Noam Chomsky has observed: “Among the most elementary of moral truisms is the principle of universality: we must apply to ourselves the same standards we do to others, if not more stringent ones...”
The alleged rationale for the Canaanite genocide fails the criterion of extraordinary exceptions, for what could be more extraordinarily exceptional than the claim that one has a special license to bludgeon babies? But it also fails the criterion of common origin as becomes evident when we consider the typical elements in the narratives that are always invoked to justify genocide. There are commonly three elements in such justifications: (1) divide: first you distinguish between an in-group and out-group while attributing a superior authority or ontological status to the former; (2) demonize: next you accuse the out-group of promoting an injustice, inequality, or threat over against the in-group; (3) destroy: finally, you implore the in-group to redress the injustice, often with a divine or transcendent imprimatur.

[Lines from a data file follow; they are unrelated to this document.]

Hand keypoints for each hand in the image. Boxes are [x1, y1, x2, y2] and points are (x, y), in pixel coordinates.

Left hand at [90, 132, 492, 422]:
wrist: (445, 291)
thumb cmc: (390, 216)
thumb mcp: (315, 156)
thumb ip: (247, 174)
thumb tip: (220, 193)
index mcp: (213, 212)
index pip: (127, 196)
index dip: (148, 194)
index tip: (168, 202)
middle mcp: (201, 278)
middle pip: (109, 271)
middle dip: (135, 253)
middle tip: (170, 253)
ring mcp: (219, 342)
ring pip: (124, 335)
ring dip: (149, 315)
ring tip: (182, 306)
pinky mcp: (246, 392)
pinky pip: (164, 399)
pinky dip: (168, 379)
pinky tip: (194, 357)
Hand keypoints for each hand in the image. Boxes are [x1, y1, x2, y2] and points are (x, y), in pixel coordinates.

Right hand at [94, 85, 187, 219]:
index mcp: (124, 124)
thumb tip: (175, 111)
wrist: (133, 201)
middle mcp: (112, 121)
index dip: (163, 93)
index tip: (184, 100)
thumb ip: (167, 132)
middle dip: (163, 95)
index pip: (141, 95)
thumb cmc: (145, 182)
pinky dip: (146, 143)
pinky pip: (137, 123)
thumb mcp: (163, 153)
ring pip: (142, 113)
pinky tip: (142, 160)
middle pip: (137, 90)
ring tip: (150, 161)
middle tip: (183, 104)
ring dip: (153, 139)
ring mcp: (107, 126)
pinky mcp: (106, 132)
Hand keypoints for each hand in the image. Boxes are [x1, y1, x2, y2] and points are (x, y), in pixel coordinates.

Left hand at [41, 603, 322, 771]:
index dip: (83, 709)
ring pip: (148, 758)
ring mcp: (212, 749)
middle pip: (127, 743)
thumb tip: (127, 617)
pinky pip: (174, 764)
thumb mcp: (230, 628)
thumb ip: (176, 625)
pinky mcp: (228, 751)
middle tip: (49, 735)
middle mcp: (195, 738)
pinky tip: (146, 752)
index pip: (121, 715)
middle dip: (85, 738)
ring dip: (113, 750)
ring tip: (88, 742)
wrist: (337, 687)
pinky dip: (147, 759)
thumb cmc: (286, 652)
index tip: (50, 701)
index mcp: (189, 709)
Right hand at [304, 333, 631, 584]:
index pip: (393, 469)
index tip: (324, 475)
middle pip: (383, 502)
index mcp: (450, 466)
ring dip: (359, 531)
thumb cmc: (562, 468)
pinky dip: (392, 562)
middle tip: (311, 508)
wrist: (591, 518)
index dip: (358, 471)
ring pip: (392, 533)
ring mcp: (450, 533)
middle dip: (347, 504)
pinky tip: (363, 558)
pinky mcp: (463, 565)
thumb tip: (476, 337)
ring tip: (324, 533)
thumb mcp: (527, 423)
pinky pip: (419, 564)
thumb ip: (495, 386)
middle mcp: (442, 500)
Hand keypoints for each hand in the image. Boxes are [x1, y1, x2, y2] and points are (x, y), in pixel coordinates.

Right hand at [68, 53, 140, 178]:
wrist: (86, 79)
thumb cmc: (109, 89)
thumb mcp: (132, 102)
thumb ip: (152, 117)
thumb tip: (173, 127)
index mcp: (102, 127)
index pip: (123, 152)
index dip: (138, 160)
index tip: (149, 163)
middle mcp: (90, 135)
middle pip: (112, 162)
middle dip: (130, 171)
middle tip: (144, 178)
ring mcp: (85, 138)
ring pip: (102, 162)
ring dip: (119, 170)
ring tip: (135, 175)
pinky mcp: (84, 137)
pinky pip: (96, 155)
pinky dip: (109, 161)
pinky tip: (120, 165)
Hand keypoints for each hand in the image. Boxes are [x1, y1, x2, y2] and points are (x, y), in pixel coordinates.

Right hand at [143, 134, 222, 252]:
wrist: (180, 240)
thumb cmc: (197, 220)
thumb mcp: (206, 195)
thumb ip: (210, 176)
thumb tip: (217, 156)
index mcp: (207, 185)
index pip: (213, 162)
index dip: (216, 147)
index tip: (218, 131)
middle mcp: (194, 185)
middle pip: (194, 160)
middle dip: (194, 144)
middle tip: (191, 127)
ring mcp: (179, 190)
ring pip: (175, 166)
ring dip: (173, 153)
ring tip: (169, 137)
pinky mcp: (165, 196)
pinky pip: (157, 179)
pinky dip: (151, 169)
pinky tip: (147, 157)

An obvious flaw in Rauser’s analysis is that, as a matter of fact, the “in-group” (i.e. Israelites) were not exempt from the same liabilities while, on the other hand, the “out-group” (i.e. Canaanites) were sometimes exempted. As one scholar points out to the contrary:
The Israelites are to purge the land of anything that might cause them to sin against God. This, however, ought not to be interpreted as being directed only against the foreign nations living in Canaan; the same attitude was to be adopted towards fellow-Israelites (Deut 13:1-18; 18:9-22; cf. Exod 22:20)
…It is noteworthy that the book of Joshua gives special attention to those non-Israelites who do not come under the herem. For assisting the Israelite spies to escape from Jericho, Rahab and her family are rescued when the city and its inhabitants are destroyed (Josh 2:1-24; 6:25)…Interestingly, the book of Joshua contrasts the non-destruction of these groups with the destruction that befalls the Israelite family of Achan (Josh 7:1-26).
…we should not lose sight of the fact that the Israelites themselves eventually suffer a similar fate at the hands of the Assyrians and Babylonians. So Yahweh can hardly be accused of adopting double standards.
T. D. Alexander, “Beyond borders: the wider dimensions of land,” P. Johnston & P. Walker, eds. The Land of Promise (IVP 2000), 47-48.